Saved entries
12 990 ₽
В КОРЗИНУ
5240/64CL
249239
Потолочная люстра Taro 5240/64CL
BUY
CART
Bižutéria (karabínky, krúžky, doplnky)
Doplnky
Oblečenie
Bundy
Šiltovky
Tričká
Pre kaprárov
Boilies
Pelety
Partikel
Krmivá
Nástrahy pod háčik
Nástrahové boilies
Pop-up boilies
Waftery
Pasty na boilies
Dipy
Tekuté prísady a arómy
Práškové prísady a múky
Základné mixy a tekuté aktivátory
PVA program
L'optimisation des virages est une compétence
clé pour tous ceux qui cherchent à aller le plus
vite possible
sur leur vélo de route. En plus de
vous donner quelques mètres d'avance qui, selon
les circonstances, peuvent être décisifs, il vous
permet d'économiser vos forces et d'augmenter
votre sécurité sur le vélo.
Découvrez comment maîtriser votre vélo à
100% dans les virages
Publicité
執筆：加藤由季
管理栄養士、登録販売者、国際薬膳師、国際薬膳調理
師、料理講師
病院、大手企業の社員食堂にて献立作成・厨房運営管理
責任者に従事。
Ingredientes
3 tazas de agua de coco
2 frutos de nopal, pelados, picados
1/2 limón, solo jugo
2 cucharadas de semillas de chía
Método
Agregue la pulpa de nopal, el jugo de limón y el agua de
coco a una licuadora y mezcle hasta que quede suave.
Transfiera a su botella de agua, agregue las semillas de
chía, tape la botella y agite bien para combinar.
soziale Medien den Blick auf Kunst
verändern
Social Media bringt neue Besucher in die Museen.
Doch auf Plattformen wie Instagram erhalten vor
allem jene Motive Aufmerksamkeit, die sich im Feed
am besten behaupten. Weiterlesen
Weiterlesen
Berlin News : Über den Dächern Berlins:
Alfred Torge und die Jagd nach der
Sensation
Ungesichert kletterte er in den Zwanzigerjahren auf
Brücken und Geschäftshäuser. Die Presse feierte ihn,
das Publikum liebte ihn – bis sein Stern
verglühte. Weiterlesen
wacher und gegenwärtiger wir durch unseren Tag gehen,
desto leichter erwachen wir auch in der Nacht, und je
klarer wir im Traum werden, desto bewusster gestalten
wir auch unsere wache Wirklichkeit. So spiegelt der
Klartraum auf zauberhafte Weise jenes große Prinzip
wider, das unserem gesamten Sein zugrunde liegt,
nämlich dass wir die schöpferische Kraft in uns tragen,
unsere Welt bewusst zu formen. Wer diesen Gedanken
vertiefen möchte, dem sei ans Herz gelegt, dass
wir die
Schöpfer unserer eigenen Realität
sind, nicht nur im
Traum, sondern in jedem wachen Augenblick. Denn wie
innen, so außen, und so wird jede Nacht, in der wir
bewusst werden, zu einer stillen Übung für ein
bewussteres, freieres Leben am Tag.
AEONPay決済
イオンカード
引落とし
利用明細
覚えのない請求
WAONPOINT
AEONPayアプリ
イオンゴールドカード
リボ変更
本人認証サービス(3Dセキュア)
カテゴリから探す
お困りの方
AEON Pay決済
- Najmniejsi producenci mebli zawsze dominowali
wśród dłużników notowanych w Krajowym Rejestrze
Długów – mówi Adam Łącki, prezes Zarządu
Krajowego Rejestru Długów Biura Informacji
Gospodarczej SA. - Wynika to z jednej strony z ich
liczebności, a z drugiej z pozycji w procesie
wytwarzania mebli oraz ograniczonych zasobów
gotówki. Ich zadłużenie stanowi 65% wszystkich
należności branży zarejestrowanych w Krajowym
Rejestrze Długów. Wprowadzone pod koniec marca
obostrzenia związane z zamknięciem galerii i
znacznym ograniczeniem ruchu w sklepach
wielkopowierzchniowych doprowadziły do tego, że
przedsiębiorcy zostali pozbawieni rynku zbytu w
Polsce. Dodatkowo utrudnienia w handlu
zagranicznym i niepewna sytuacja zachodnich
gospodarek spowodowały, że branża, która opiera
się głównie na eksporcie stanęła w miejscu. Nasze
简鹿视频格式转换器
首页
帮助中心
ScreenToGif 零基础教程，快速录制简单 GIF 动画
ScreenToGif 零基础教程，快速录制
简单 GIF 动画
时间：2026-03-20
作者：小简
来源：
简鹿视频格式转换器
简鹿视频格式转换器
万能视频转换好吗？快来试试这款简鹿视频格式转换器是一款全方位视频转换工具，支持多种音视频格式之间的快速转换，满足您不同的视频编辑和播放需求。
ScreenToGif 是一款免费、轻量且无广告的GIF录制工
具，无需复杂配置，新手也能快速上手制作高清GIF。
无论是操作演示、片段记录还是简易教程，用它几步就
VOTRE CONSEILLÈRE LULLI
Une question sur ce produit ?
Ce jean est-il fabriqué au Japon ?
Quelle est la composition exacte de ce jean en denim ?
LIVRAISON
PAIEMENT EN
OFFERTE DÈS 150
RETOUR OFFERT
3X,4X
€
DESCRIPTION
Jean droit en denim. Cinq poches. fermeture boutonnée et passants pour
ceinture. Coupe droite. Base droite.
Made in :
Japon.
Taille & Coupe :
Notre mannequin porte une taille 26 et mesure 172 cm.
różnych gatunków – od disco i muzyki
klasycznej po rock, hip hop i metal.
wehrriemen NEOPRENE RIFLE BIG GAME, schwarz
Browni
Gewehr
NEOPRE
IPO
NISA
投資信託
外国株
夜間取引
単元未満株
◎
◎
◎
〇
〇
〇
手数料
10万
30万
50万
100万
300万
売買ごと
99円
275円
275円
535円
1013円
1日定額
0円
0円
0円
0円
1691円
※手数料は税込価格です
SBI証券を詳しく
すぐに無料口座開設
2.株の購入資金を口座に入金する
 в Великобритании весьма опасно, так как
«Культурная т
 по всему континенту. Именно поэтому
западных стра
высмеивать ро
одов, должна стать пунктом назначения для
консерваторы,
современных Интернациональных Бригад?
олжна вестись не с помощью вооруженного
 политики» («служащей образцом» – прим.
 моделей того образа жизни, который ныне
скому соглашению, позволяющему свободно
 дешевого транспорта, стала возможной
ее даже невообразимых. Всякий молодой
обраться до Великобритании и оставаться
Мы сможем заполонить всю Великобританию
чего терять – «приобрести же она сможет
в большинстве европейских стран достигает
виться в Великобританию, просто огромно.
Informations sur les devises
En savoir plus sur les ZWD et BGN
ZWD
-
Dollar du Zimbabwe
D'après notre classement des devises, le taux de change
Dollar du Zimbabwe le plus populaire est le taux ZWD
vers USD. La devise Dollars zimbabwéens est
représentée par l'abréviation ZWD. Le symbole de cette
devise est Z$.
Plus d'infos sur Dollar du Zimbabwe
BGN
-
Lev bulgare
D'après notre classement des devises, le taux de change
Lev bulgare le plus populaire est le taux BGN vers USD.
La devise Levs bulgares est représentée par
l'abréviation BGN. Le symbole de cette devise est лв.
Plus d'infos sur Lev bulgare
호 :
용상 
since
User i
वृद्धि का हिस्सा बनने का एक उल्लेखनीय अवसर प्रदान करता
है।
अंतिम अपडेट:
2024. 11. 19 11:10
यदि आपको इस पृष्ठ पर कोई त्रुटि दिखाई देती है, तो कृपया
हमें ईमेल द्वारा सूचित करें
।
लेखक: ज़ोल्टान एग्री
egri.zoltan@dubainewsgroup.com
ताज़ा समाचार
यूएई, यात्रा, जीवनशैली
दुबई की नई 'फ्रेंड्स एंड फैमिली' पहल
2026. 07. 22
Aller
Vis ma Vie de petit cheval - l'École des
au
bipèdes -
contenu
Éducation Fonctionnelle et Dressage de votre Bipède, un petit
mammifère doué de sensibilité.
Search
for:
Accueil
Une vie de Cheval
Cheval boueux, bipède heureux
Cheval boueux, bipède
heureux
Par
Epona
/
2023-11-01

Task objective → Which lines above hold the string "virages"? Copy every one of them.

Task output →
L'optimisation des virages est une compétence
100% dans les virages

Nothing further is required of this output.